The primary endpoint, body image disturbances, was assessed using the “Body Image Scale” (BIS), which is a brief 10-item scale validated in cancer patients, showing high reliability (Cronbach’s alpha 0.93) and validity as well as sensitivity to change (Hopwood et al., 2001). On a four-point Likert scale, patients rated the extent to which they agreed with statements, such as “Have you been feeling self-conscious about your appearance?” (0 = “not at all” to 3 = “very much”). The summed total score ranges from 0 (“no distress”) to 30 (“high body image distress”). We translated this questionnaire from English into German according to the European Social Survey Translation Guidelines (Dorer, 2012).
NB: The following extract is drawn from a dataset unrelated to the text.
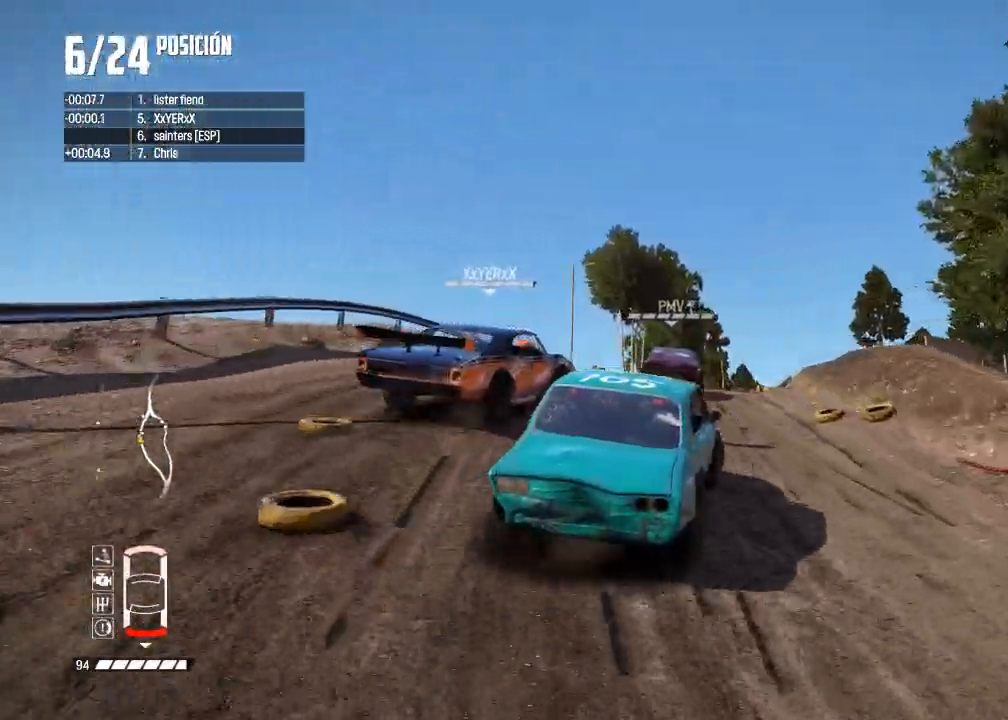
{"buttons": ["R2"], "left_stick": "center", "right_stick": "center", "events": [[84, "R2", "down"], [234, "left_stick", "center"]]}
Body awareness was measured at all three time points using the “Body Mindfulness Questionnaire” (BMQ) (Burg et al., 2017). The BMQ includes 14 items, such as “I forget my body in everyday stress.” It contains two subscales: “Experiencing Body Awareness” and “Appreciating Body Awareness.” Subscales are scored on a range from 7 to 42 with higher scores indicating a better outcome.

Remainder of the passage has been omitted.